Customer: “Well, ask someone else! Get your supervisor! My social security check comes in every month to this bank, you’ll have the money tonight!”

(I have returned to my desk to resume my phone call, but I am directly in front of the teller line. The teller approaches the closest supervisor, and he confirms that they cannot do the transaction, and returns to the customer he is helping.)

Customer: “This is why I hate this bank! You’re awful, horrible people! You have no customer service!”

(The customer has interrupted the supervisor and his customer, making the second customer step away from the window and cover her information and money.)

Supervisor: “Ma’am, we can’t take an account negative. If the money isn’t in the account, there is nothing we can give you.”

Customer: “I see the money there in your drawer! You have it! You just won’t give it to me!”

Supervisor: “So, what you’re saying is you want me to either steal from the bank or give you the money from my own wallet.”

Customer: “Yes! It’s just $4! You can take it from my social security deposit. It comes tonight!”

Supervisor: “We can’t help you until it is in your account. Come back tomorrow.”

Customer: “This is ridiculous! I want to see the manager!”

(I have finished up my phone call at this point, and I know it will inevitably fall upon me to handle the customer, as the branch manager had his own customer. The customer storms into my office and reiterates her lamp story. I look up the account.)

Me: “Well, ma’am, unless you would like to apply for a loan or get a credit card…”

Customer: “Fine! Give me a loan for f******* $4!”

Me: “Unfortunately, neither the loan nor the Visa would be approved today. Additionally, for loans originating in the branch, it’s a $99 fee, so you’ll probably want to reconsider coming back tomorrow.”


(Customer #2, the one who was interrupted earlier, runs up, slams down a $5 bill, then runs to her car.)

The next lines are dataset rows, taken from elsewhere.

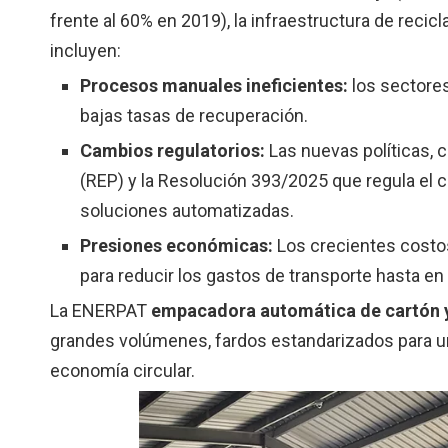
frente al 60% en 2019), la infraestructura de recic
incluyen:
Procesos manuales ineficientes:
los sectores
bajas tasas de recuperación.
Cambios regulatorios:
Las nuevas políticas,
(REP) y la Resolución 393/2025 que regula el 
soluciones automatizadas.
Presiones económicas:
Los crecientes costo
para reducir los gastos de transporte hasta en
La ENERPAT
empacadora automática de cartón y
grandes volúmenes, fardos estandarizados para una
economía circular.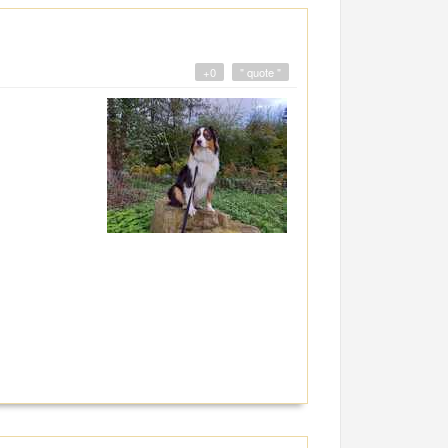
+0
" quote "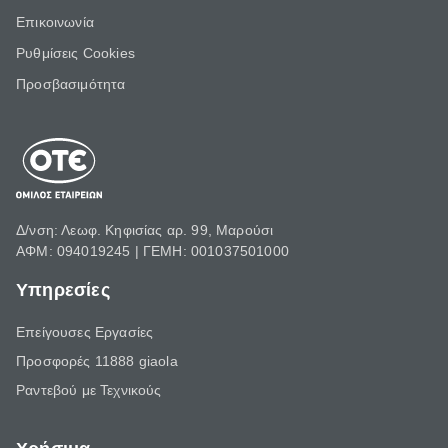
Επικοινωνία
Ρυθμίσεις Cookies
Προσβασιμότητα
Δ/νση: Λεωφ. Κηφισίας αρ. 99, Μαρούσι
ΑΦΜ: 094019245 | ΓΕΜΗ: 001037501000
Υπηρεσίες
Επείγουσες Εργασίες
Προσφορές 11888 giaola
Ραντεβού με Τεχνικούς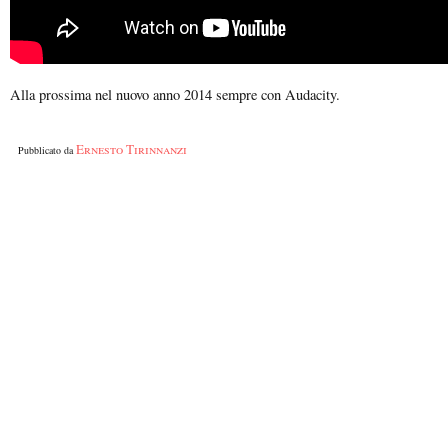
Alla prossima nel nuovo anno 2014 sempre con Audacity.
Ernesto Tirinnanzi
Pubblicato da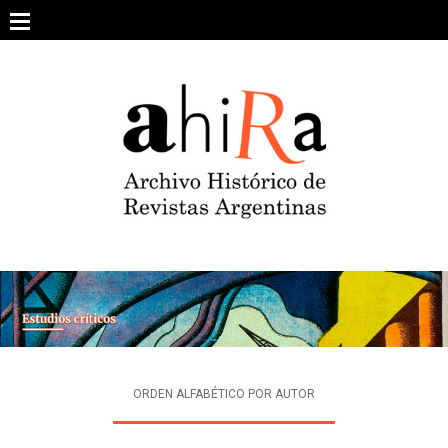
Skip
to
content
SOBRE EL PROYECTO
ARCHIVO DE REVISTAS
ESTUDIOS CRÍTICOS
OTRAS COLECCIONES DIGITALES
INTEGRANTES
AHIRA EN LOS MEDIOS
ORDEN ALFABÉTICO POR AUTOR
CONTACTO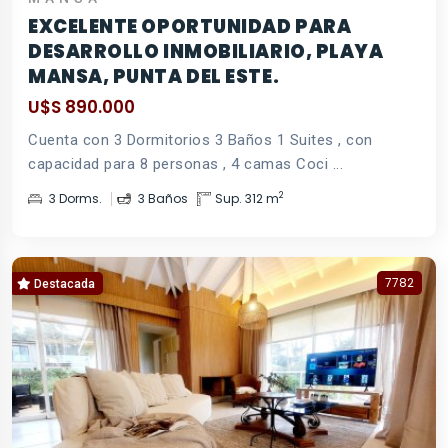
EXCELENTE OPORTUNIDAD PARA
DESARROLLO INMOBILIARIO, PLAYA
MANSA, PUNTA DEL ESTE.
U$S 890.000
Cuenta con 3 Dormitorios 3 Baños 1 Suites , con
capacidad para 8 personas , 4 camas Coci ...
2
3 Dorms.
3 Baños
Sup. 312 m
7782
Destacada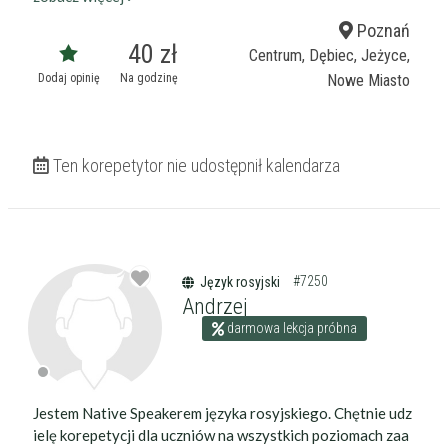
Poznań
40 zł
Centrum, Dębiec, Jeżyce,
Dodaj opinię
Na godzinę
Nowe Miasto
Ten korepetytor nie udostępnił kalendarza
#7250
Język rosyjski
Andrzej
darmowa lekcja próbna
Jestem Native Speakerem języka rosyjskiego. Chętnie udz
ielę korepetycji dla uczniów na wszystkich poziomach zaa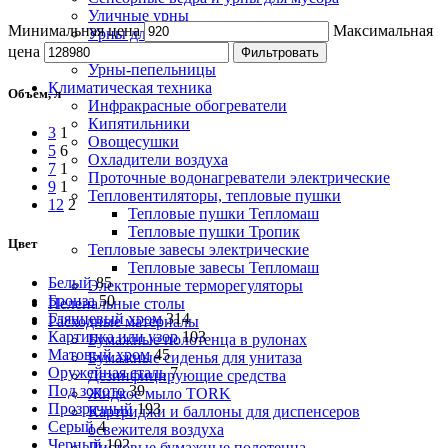
Уличные урны
Минимальная цена
Максимальная
Урны для бумаги
Урны настенные
цена
Фильтровать
Урны-пепельницы
Климатическая техника
Объем, л
Инфракрасные обогреватели
Кипятильники
3
1
Овощесушки
5
6
Охладители воздуха
7
1
Проточные водонагреватели электрические
9
1
Тепловентиляторы, тепловые пушки
12
2
Тепловые пушки Тепломаш
Тепловые пушки Тропик
Цвет
Тепловые завесы электрические
Тепловые завесы Тепломаш
Белый
85
Электронные терморегуляторы
Бронза
50
Пеленальные столы
Глянцевый хром
314
Расходные материалы
Картинка или узор
103
Бумажные полотенца в рулонах
Матовый хром
45
Бумажные сиденья для унитаза
Оружейная сталь
7
Дезинфицирующие средства
Под золото
39
Жидкое мыло TORK
Прозрачный
193
Картриджи и баллоны для диспенсеров
Серый
4
освежителя воздуха
Черный
102
Листовые бумажные полотенца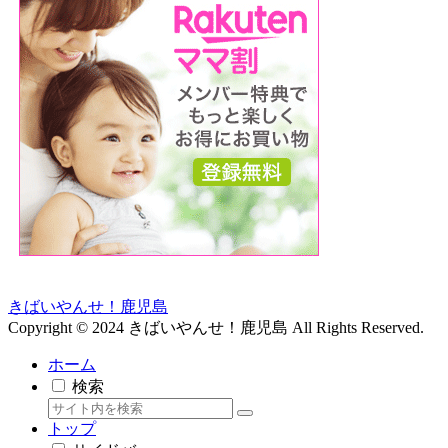
きばいやんせ！鹿児島
Copyright © 2024 きばいやんせ！鹿児島 All Rights Reserved.
ホーム
検索
トップ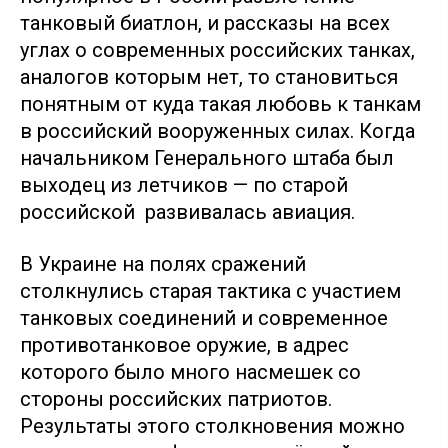
танковый биатлон, и рассказы на всех
углах о современных российских танках,
аналогов которым нет, то становиться
понятным от куда такая любовь к танкам
в российский вооруженных силах. Когда
начальником Генерального штаба был
выходец из летчиков — по старой
российской развивалась авиация.
В Украине на полях сражений
столкнулись старая тактика с участием
танковых соединений и современное
противотанковое оружие, в адрес
которого было много насмешек со
стороны российских патриотов.
Результаты этого столкновения можно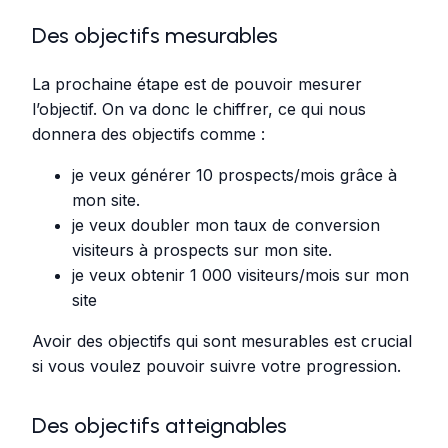
Des objectifs mesurables
La prochaine étape est de pouvoir mesurer
l’objectif. On va donc le chiffrer, ce qui nous
donnera des objectifs comme :
je veux générer 10 prospects/mois grâce à
mon site.
je veux doubler mon taux de conversion
visiteurs à prospects sur mon site.
je veux obtenir 1 000 visiteurs/mois sur mon
site
Avoir des objectifs qui sont mesurables est crucial
si vous voulez pouvoir suivre votre progression.
Des objectifs atteignables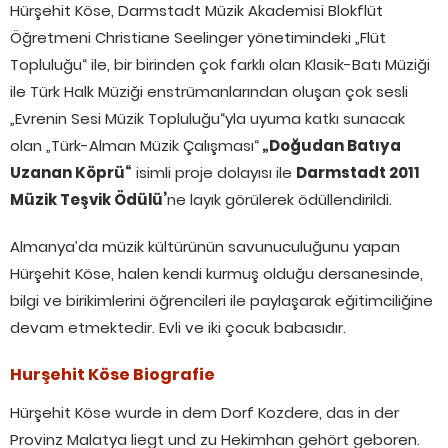
Hürşehit Köse, Darmstadt Müzik Akademisi Blokflüt
Öğretmeni Christiane Seelinger yönetimindeki „Flüt
Topluluğu“ ile, bir birinden çok farklı olan Klasik-Batı Müziği
ile Türk Halk Müziği enstrümanlarından oluşan çok sesli
„Evrenin Sesi Müzik Topluluğu“yla uyuma katkı sunacak
olan „Türk-Alman Müzik Çalışması“
„Doğudan Batıya
Uzanan Köprü“
isimli proje dolayısı ile
Darmstadt 2011
Müzik
Teşvik
Ödülü’
ne layık görülerek ödüllendirildi.
Almanya’da müzik kültürünün savunuculuğunu yapan
Hürşehit Köse, halen kendi kurmuş olduğu dersanesinde,
bilgi ve birikimlerini öğrencileri ile paylaşarak eğitimciliğine
devam etmektedir. Evli ve iki çocuk babasıdır.
Hurşehit Köse Biografie
Hürşehit Köse wurde in dem Dorf Kozdere, das in der
Provinz Malatya liegt und zu Hekimhan gehört geboren.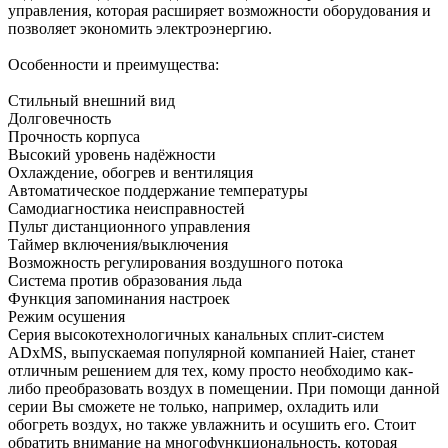
управления, которая расширяет возможности оборудования и
позволяет экономить электроэнергию.
Особенности и преимущества:
Стильный внешний вид
Долговечность
Прочность корпуса
Высокий уровень надёжности
Охлаждение, обогрев и вентиляция
Автоматическое поддержание температуры
Самодиагностика неисправностей
Пульт дистанционного управления
Таймер включения/выключения
Возможность регулирования воздушного потока
Система против образования льда
Функция запоминания настроек
Режим осушения
Серия высокотехнологичных канальных сплит-систем
ADxMS, выпускаемая популярной компанией Haier, станет
отличным решением для тех, кому просто необходимо как-
либо преобразовать воздух в помещении. При помощи данной
серии Вы сможете не только, например, охладить или
обогреть воздух, но также увлажнить и осушить его. Стоит
обратить внимание на многофункциональность, которая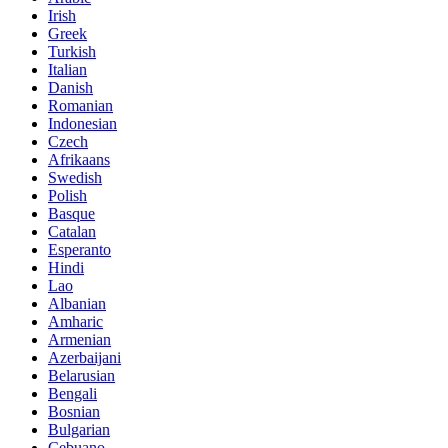
Irish
Greek
Turkish
Italian
Danish
Romanian
Indonesian
Czech
Afrikaans
Swedish
Polish
Basque
Catalan
Esperanto
Hindi
Lao
Albanian
Amharic
Armenian
Azerbaijani
Belarusian
Bengali
Bosnian
Bulgarian
Cebuano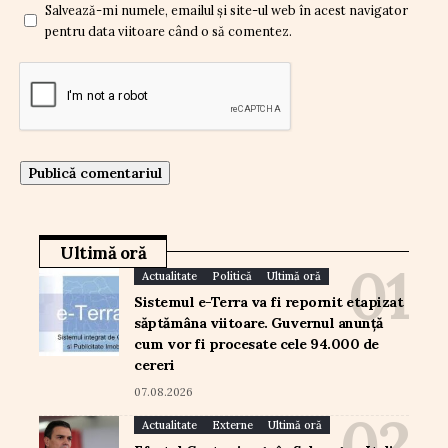
Salvează-mi numele, emailul și site-ul web în acest navigator
pentru data viitoare când o să comentez.
Ultimă oră
Actualitate
Politică
Ultimă oră
Sistemul e-Terra va fi repornit etapizat
săptămâna viitoare. Guvernul anunță
cum vor fi procesate cele 94.000 de
cereri
07.08.2026
Actualitate
Externe
Ultimă oră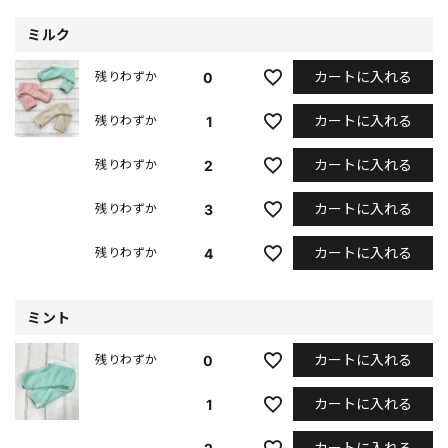
ミルク
カートに入れる
0
残りわずか
カートに入れる
1
残りわずか
カートに入れる
2
残りわずか
カートに入れる
3
残りわずか
カートに入れる
4
残りわずか
ミント
カートに入れる
0
残りわずか
カートに入れる
1
カートに入れる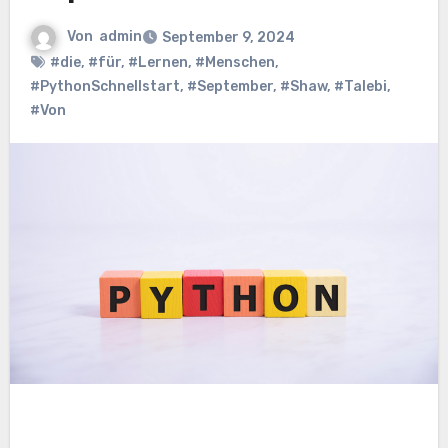
Von
admin
September 9, 2024
#die
,
#für
,
#Lernen
,
#Menschen
,
#PythonSchnellstart
,
#September
,
#Shaw
,
#Talebi
,
#Von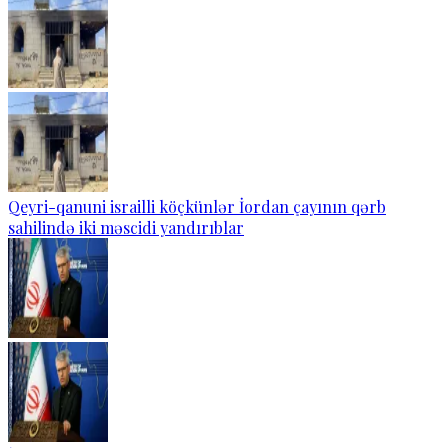
Qeyri-qanuni israilli köçkünlər İordan çayının qərb
sahilində iki məscidi yandırıblar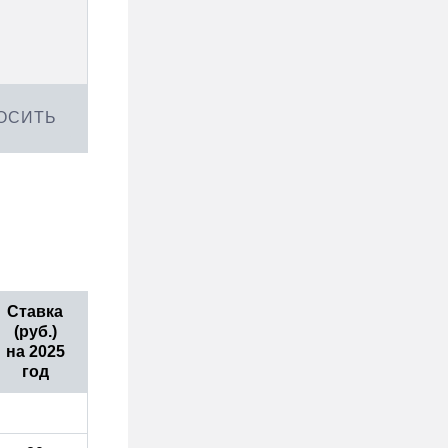
ОСИТЬ
Ставка
(руб.)
на 2025
год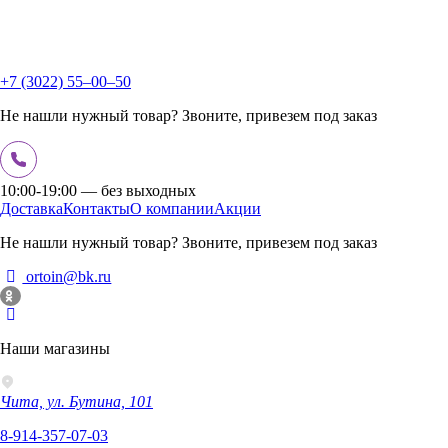
+7 (3022) 55‒00‒50
Не нашли нужный товар? Звоните, привезем под заказ
10:00-19:00 — без выходных
Доставка
Контакты
О компании
Акции
Не нашли нужный товар? Звоните, привезем под заказ
ortoin@bk.ru
Наши магазины
Чита, ул. Бутина, 101
8-914-357-07-03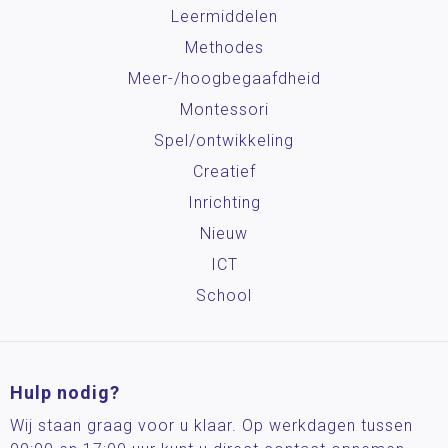
Leermiddelen
Methodes
Meer-/hoog­begaafdheid
Montessori
Spel/ontwikkeling
Creatief
Inrichting
Nieuw
ICT
School
Hulp nodig?
Wij staan graag voor u klaar. Op werkdagen tussen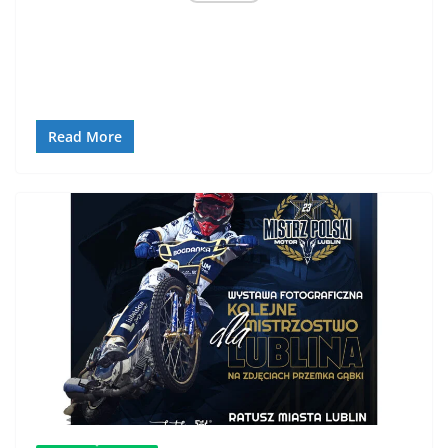
Read More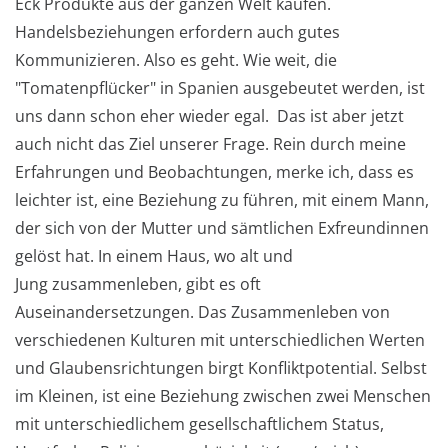
Eck Produkte aus der ganzen Welt kaufen.
Handelsbeziehungen erfordern auch gutes
Kommunizieren. Also es geht. Wie weit, die
"Tomatenpflücker" in Spanien ausgebeutet werden, ist
uns dann schon eher wieder egal. Das ist aber jetzt
auch nicht das Ziel unserer Frage. Rein durch meine
Erfahrungen und Beobachtungen, merke ich, dass es
leichter ist, eine Beziehung zu führen, mit einem Mann,
der sich von der Mutter und sämtlichen Exfreundinnen
gelöst hat. In einem Haus, wo alt und
Jung zusammenleben, gibt es oft
Auseinandersetzungen. Das Zusammenleben von
verschiedenen Kulturen mit unterschiedlichen Werten
und Glaubensrichtungen birgt Konfliktpotential. Selbst
im Kleinen, ist eine Beziehung zwischen zwei Menschen
mit unterschiedlichem gesellschaftlichem Status,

Customer: *looking surprised, tries to catch the other woman before running back and jabbing her finger in my face* “You see THAT?! That’s a good person! Not like YOU!

(The customer leaves and I am left in utter shock at the entire situation. My coworker walks over to me.)

Coworker: “You know, you’re going to turn on the TV next week and find yourself on that show ‘What Would You Do’ or whatever it is.”

Me: “Yeah, maybe…”

Supervisor: “It’s Friday. Her social security won’t be in until Sunday night, at the earliest.”

(And that was when I knew I needed to get out of retail banking.)